Cartas - Livro V 20
As villas, os testamentos, a educação e a memória dos mortos
Caio Plínio ao seu amigo Cornélio Urso, saudações.
De novo os bitínios: pouco tempo depois de Júlio Basso, denunciaram também o procônsul Rufo Vareno, o mesmo Vareno que pouco antes, contra Basso, tinham pedido e obtido como advogado. Conduzidos ao senado, pediram que se abrisse uma investigação.
Vareno pediu que também a ele, para a defesa, se permitisse convocar testemunhas; como os bitínios se recusaram, abriu-se o julgamento.
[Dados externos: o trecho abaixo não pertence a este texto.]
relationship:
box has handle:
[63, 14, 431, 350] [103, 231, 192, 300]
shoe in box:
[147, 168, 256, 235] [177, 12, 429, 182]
Advoguei por Vareno, não sem resultado; pois se foi bem ou mal, o discurso escrito mostrará.
Pois nas atuações a sorte domina para um lado e para o outro: a memória, a voz, o gesto e o próprio momento tiram e acrescentam muito ao crédito, e, por fim, também o amor ou o ódio ao réu; o discurso escrito não tem ofensas, não tem favor, e não está sujeito nem a acasos favoráveis nem adversos.
Respondeu-me Fonteio Magno, um dos bitínios, com muitíssimas palavras e pouquíssimas coisas. A maioria dos gregos, como ele, tem volubilidade em vez de riqueza: lançam num só fôlego, como uma torrente, períodos tão longos e tão frios.
Por isso Júlio Cândido costuma dizer, não sem graça, que uma coisa é eloquência, outra é loquacidade. Pois a eloquência mal coube a um ou outro, ou melhor, se acreditarmos em Marco Antônio, a ninguém; já esta que Cândido chama de loquacidade coube a muitos, e sobretudo a cada um dos mais despudorados.
No dia seguinte, falou por Vareno o Homulo, com astúcia, energia e refinamento; em contrário, Nigrino, com concisão, gravidade e elegância. Acílio Rufo, cônsul designado, propôs que se concedesse aos bitínios a investigação, e passou em silêncio sobre o pedido de Vareno.
Esta foi uma forma de negar. Cornélio Prisco, ex-cônsul, concedeu tanto aos acusadores o que pediam quanto ao réu, e venceu pelo número. Conseguimos algo não previsto em lei nem muito usual, mas, ainda assim, justo.
Por que é justo, não vou explicar na carta, para que você sinta falta da atuação. Pois, se é verdade aquele verso de Homero: 'os homens elogiam mais o canto que soa mais novo aos ouvintes', tenho de cuidar para não colher antecipadamente, com a loquacidade da carta, o encanto da novidade e o frescor que mais recomendam aquele pequeno discurso. Até logo.